AUFGABENSTELLUNG -> Nenne den Betrag, den die Schöpflin Stiftung laut dem Artikel über journalismusfördernde Stiftungen höchstens in das „Haus des gemeinnützigen Journalismus“ investieren will.
##### TEXTAUSZUG
Print Friendly, PDF & Email

85 Stiftungen fördern in Deutschland Non-Profit-Journalismus – mit Projektfinanzierungen, Stipendien und Journalistenpreisen. Die Schöpflin Stiftung aus Lörrach ist ganz vorne mit dabei. Sie finanziert nicht nur Großprojekte wie „Correctiv“ mit, sondern unterstützt auch lokale Initiativen.

Ausschnitt aus dem geplanten Haus des gemeinnützigen Journalismus. Foto: Screenshot von haus-des-journalismus.de

Im Erdgeschoss sollen ein Restaurant und ein großer Veranstaltungsraum entstehen. In der ersten Etage Schulungsräume und rotierende Arbeitsplätze. Im zweiten Stock wird es Büros für Redakteure geben, darüber ein kleines Youth Hostel und ganz oben Wohnungen. So sieht die grobe Planung für das „Haus des gemeinnützigen Journalismus“ aus, das die Schöpflin Stiftung zusammen mit dem Recherchebüro „Correctiv“ in Berlin errichten will. Schöpflin ist bereit, bis zu 25 Millionen Euro in das Projekt zu investieren. Dies wäre die mit Abstand größte Investition, mit der eine Stiftung Journalismus in Deutschland fördern würde.

85 Stiftungen sind hier zu Lande aktiv, um die Finanzierung eines kritischen und investigativen Journalismus zu unterstützen – durch die Förderung größerer Medienprojekte wie dem gemeinnützigen „Correctiv“, durch Aus- und Weiterbildungsmaßnahmen für Journalisten, durch die Auslobung von Preisen für herausragende Reportagen, durch die Vergabe von Reise- und Recherchestipendien. Oft handelt es sich um Stiftungen, die aus dem Privatvermögen von Verlegern, Chefredakteuren und prominenten Journalisten gegründet wurden. Um die Rudolf-Augstein-Stiftung, um die Stiftung von August Schwingenstein, einem Mitgründer der „Süddeutschen Zeitung“, oder um die Stiftung des ehemaligen „Tagesthemen“-Moderators Ulrich Wickert, um nur einige Beispiele zu nennen. Einige Journalismus-fördernde Stiftungen haben jedoch keinen direkten Bezug zur Medienindustrie wie die Robert-Bosch-Stiftung. Oder eben die Schöpflin Stiftung.
##########
##### ROHDATEN
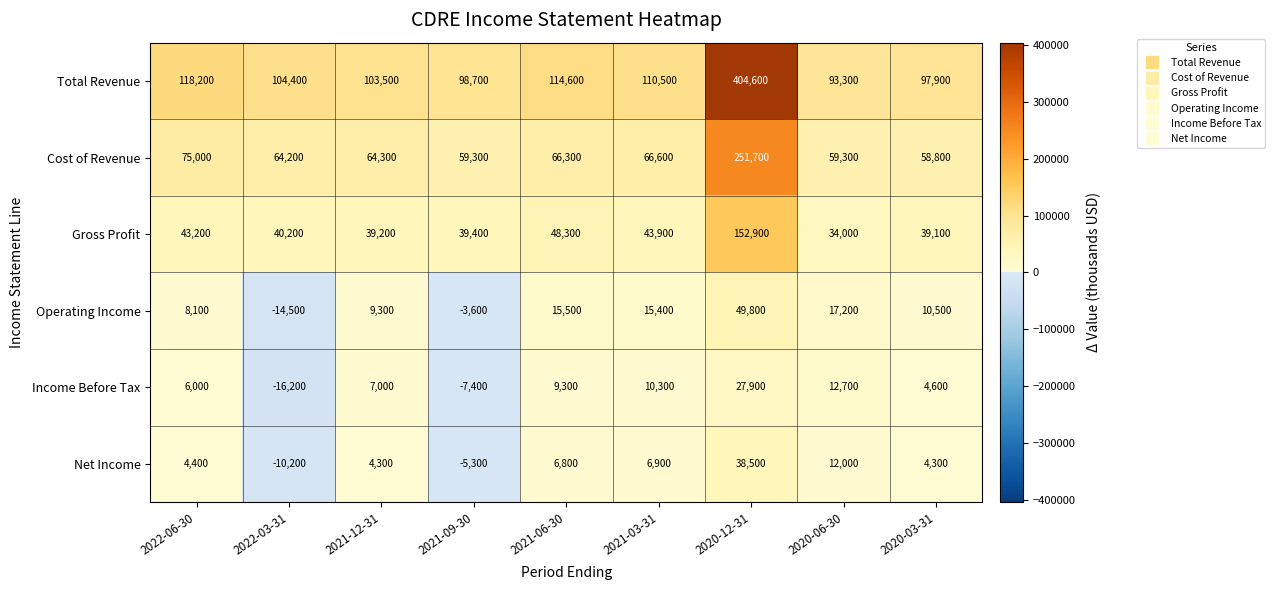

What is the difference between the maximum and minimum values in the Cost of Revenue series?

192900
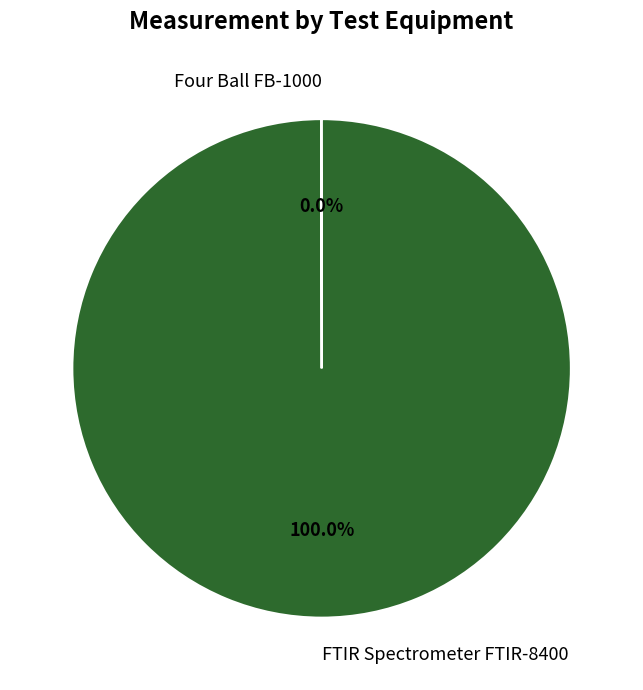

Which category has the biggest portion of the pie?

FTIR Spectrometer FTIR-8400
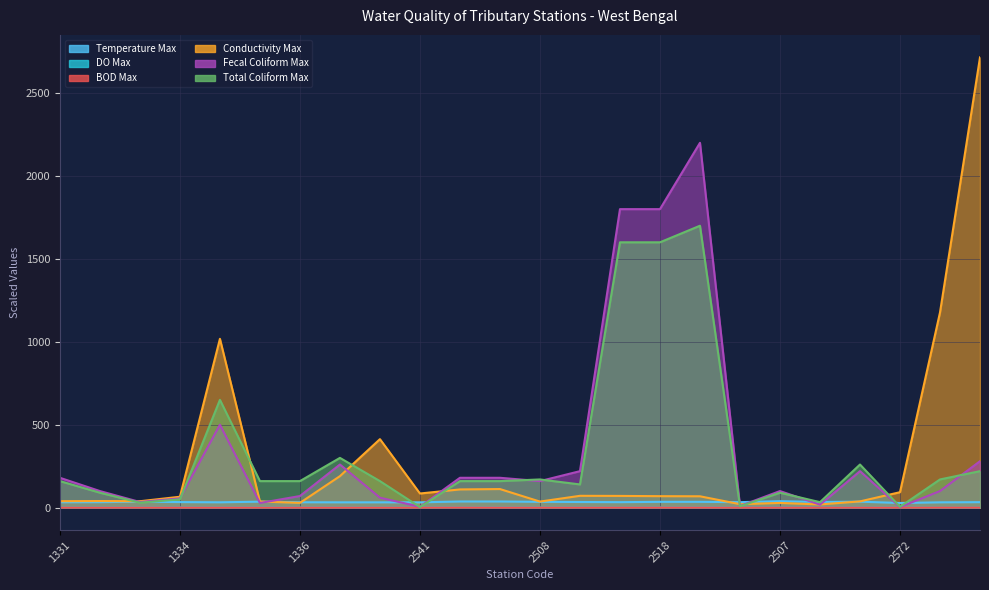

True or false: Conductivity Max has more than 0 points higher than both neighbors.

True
##########
##### ROHDATEN
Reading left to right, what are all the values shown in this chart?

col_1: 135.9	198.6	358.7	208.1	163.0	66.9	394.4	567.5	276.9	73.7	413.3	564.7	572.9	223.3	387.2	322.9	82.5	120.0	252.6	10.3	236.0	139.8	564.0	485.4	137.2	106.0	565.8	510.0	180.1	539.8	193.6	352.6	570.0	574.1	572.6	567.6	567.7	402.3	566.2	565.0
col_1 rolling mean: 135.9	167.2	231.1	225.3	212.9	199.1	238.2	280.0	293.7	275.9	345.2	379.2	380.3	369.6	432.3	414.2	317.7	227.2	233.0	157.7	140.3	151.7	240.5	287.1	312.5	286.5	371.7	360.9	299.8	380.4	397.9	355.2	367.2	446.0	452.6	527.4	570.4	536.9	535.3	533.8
##########
##### ROHDATEN
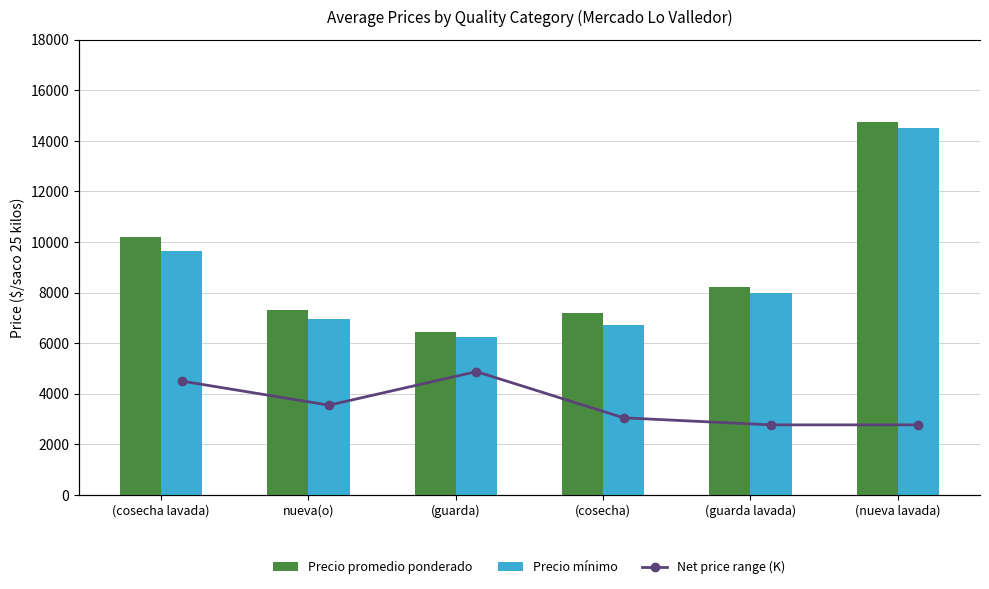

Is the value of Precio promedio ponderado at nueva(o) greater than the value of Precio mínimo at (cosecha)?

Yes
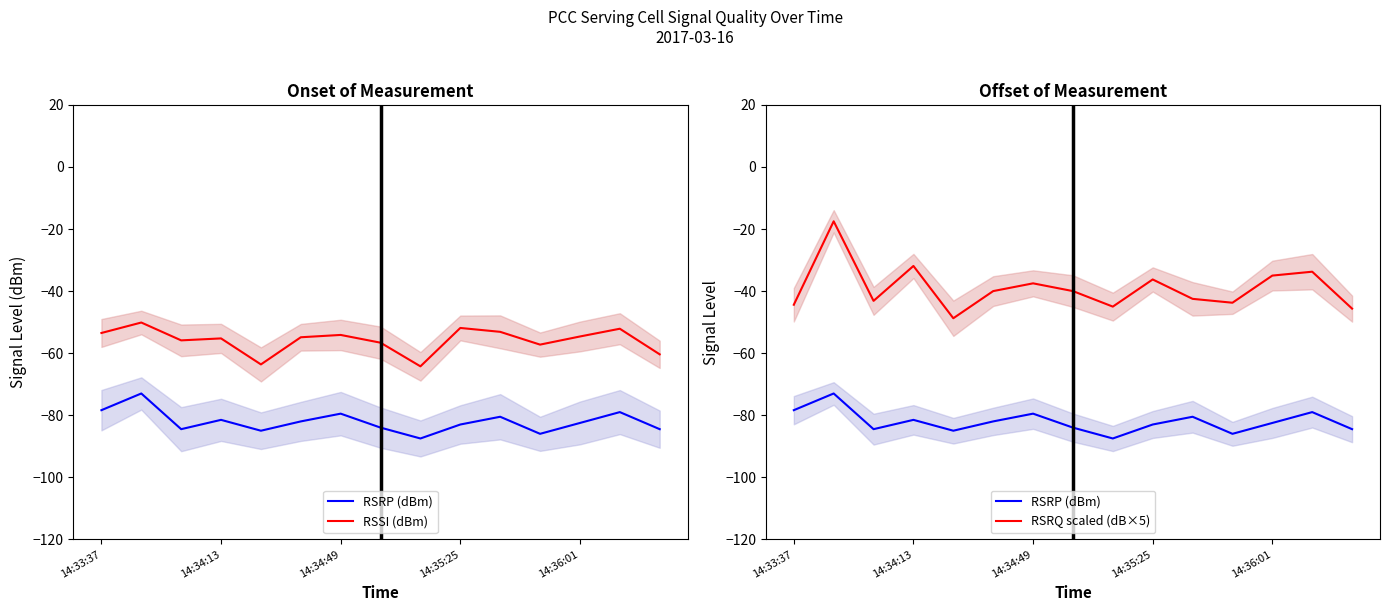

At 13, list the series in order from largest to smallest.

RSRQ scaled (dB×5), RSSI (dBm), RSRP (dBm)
##########
ANTWORT -> Bis zu 25 Millionen Euro.